→ What you will do: Retype the whole listing exactly. Leave out pictures.

→ Extracted records:
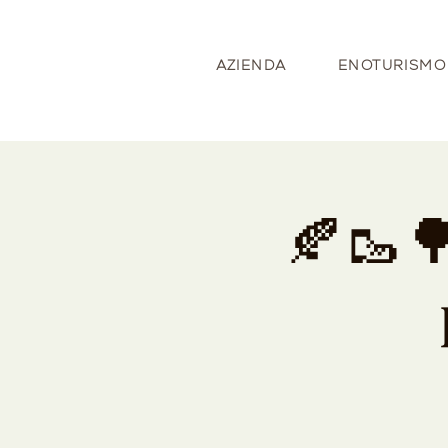
AZIENDA
ENOTURISMO
🍂🥾🌳𝐓𝐫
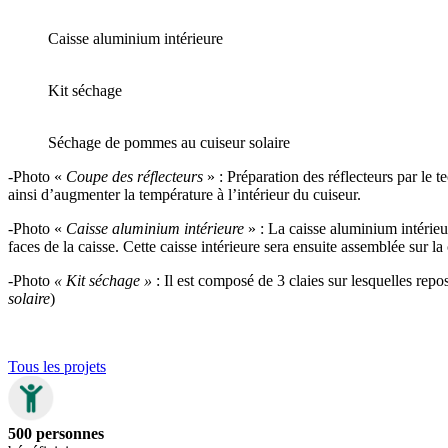
Caisse aluminium intérieure
Kit séchage
Séchage de pommes au cuiseur solaire
-Photo «
Coupe des réflecteurs
» : Préparation des réflecteurs par le t
ainsi d’augmenter la température à l’intérieur du cuiseur.
-Photo «
Caisse aluminium intérieure
» : La caisse aluminium intérieu
faces de la caisse. Cette caisse intérieure sera ensuite assemblée sur la
-Photo
« Kit séchage »
: Il est composé de 3 claies sur lesquelles repos
solaire
)
Tous les projets
500 personnes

→ Exercise solution:
AZIENDA
ENOTURISMO
🍂🥾🌳𝐓𝐫
Caisse aluminium intérieure
Kit séchage
Séchage de pommes au cuiseur solaire
-Photo «
Coupe des réflecteurs
» : Préparation des réflecteurs par le t
ainsi d’augmenter la température à l’intérieur du cuiseur.
-Photo «
Caisse aluminium intérieure
» : La caisse aluminium intérieu
faces de la caisse. Cette caisse intérieure sera ensuite assemblée sur la
-Photo
« Kit séchage »
: Il est composé de 3 claies sur lesquelles repos
solaire
)
Tous les projets
500 personnes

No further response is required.